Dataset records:
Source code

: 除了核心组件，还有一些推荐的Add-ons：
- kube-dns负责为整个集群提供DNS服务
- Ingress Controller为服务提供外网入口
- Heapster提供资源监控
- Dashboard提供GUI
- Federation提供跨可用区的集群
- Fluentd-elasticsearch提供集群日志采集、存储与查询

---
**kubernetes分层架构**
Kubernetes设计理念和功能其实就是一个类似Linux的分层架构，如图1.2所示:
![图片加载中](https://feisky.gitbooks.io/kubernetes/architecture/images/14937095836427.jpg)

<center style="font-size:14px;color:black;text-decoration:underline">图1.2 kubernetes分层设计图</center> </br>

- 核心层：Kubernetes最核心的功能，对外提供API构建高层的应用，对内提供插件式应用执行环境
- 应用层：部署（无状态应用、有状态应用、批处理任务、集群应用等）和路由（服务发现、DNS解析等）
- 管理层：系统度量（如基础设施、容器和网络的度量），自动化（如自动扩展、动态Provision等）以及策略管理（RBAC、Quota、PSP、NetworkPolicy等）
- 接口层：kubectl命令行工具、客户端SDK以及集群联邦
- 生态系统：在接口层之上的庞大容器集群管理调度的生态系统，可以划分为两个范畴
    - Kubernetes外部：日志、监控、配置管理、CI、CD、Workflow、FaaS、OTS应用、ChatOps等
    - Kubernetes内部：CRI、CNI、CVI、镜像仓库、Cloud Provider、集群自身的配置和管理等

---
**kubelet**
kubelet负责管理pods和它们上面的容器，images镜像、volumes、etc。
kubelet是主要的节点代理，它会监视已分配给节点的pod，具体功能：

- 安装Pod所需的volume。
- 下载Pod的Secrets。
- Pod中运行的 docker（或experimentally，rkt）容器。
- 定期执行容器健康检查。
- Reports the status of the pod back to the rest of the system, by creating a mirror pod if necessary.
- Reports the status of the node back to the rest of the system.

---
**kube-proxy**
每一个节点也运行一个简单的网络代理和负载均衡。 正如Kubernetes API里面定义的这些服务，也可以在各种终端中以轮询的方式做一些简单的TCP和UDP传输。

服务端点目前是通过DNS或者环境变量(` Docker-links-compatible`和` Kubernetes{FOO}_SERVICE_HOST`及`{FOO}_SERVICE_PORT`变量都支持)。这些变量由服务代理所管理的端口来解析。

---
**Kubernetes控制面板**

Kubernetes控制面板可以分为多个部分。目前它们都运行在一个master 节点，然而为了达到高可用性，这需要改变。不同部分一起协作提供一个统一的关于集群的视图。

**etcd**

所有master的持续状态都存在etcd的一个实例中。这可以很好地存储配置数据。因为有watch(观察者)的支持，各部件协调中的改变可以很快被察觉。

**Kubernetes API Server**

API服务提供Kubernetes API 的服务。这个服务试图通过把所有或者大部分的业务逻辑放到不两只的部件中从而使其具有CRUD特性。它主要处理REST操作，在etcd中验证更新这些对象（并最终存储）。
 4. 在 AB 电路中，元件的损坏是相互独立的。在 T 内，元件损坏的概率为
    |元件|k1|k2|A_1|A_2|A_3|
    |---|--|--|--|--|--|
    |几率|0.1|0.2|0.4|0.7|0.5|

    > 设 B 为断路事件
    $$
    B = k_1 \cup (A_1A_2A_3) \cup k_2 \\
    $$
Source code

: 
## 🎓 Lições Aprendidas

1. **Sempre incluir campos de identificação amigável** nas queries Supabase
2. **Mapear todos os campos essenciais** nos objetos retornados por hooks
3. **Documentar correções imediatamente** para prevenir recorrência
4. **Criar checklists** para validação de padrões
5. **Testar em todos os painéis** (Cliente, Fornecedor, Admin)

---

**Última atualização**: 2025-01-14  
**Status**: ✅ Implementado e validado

WHAT THIS TASK INVOLVES:
Wherever the string "campos" appears in a line of the records, copy that line.

EXPECTED OUTPUT:
1. **Sempre incluir campos de identificação amigável** nas queries Supabase
2. **Mapear todos os campos essenciais** nos objetos retornados por hooks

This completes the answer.